Le aziende faticano a mantenere il passo nell’aggiornamento delle contromisure

Il costante aggiornamento dei sistemi interni di ogni singolo ente è essenziale. Le imprese, per poter sopravvivere nei mercati e difendersi dalle ripercussioni della Corporate Warfare trovano una soluzione nella ricerca e sviluppo di sistemi e processi operativi che tendano a contrastare questa minaccia. L’ostacolo principale è dovuto al fatto che la Corporate Warfare è in costante evoluzione e le aziende faticano a mantenere il passo nell’aggiornamento delle contromisure. Ecco perché è importante che ogni operatore economico condivida ed incontri altre realtà, così da mettere a fattore comune esperienza e innovazione.

Allo stesso modo, anche il “Sistema Paese” ha l’onere di intervenire concretamente nella gestione e mitigazione di una minaccia così invasiva e difficile da contenere. Difatti la Corporate Warfare spesso finisce per avere ripercussioni negative anche sugli interessi pubblici. A titolo esemplificativo, si pensi che agli inizi della guerra russo-ucraina gli attacchi economici ed informatici che hanno colpito l’occidente sono stati quasi esclusivamente attuati contro aziende private e spesso con ripercussioni sui produttori di energia rinnovabile, catene logistiche e di fornitura di beni di primaria necessità.

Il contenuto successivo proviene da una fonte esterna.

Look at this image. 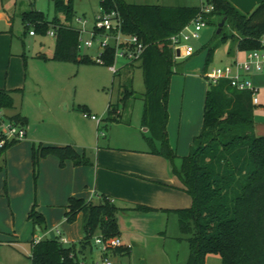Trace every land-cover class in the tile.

Il Sistema Paese ha l’onere di intervenire nella gestione di una minaccia invasiva e difficile da contenere

Questo dato diventa ancor più allarmante se si pensa che il mondo si sta lentamente privatizzando in ogni ambito, al punto che gli interessi sociali verranno sempre più tutelati da imprese private, gestendo anche servizi, prodotti ed elementi essenziali per la tutela di diritti fondamentali per tutti i cittadini (si pensi al servizio SPID, ormai affidato a numerosi operatori privati). La soluzione non potrà mai essere l’eliminazione totale della Corporate Warfare, ma, al contrario, la presa di coscienza e conoscenza di tale fenomeno, ponendo così le basi per l’implementazione di contromisure che tendano sempre più al rafforzamento della collaborazione tra le imprese e lo Stato, poiché non vi è sicurezza nazionale senza un’efficace security ed intelligence aziendale.

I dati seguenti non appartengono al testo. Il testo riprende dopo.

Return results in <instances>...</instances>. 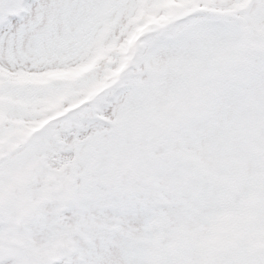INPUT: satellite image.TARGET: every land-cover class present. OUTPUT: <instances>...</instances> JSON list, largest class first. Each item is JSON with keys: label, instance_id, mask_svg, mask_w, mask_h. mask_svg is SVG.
<instances>
[{"label": "snow or ice", "instance_id": "1", "mask_svg": "<svg viewBox=\"0 0 264 264\" xmlns=\"http://www.w3.org/2000/svg\"><path fill=\"white\" fill-rule=\"evenodd\" d=\"M0 264H264V0H0Z\"/></svg>", "mask_w": 264, "mask_h": 264}]
</instances>
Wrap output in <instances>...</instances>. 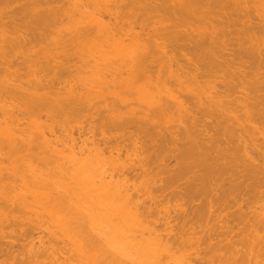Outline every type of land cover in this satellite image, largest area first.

Corporate Warfare, un nuovo modo di colonizzare

La Corporate Warfare non è un ambito circoscritto alle imprese private, ma coinvolge gli interessi di tutti noi. Quando un’azienda rivale o uno Stato conducono attacchi (finanziari, informatici, economici, reputazionali) contro un’azienda di beni e servizi di prima necessità o di custodia e tutela di interessi di massima importanza, le ripercussioni riguardano consumatori o fruitori di uno specifico servizio. Ci troviamo di fronte ad un nuovo modo di colonizzare, dominare ed infiltrarsi in nazioni e sistemi economici senza l’uso di armi, ma con risultati rapidi, efficaci e difficili da arginare. Le aziende di grandi o piccole dimensioni dovranno costantemente lottare per proteggere il proprio know-how e sviluppo con la consapevolezza che il successo della difesa aziendale (security ed intelligence) avrà benefici diretti su tutto il Paese. Dopo i derivati finanziari, definiti “un’arma di distruzione di massa” da Warren Buffet, la Corporate Warfare rischia di diventare una nuova arma letale: chi la attua ha la possibilità di decretare le sorti di imprese e settori economici, pubblici e privati, con riflessi sull’intera collettività.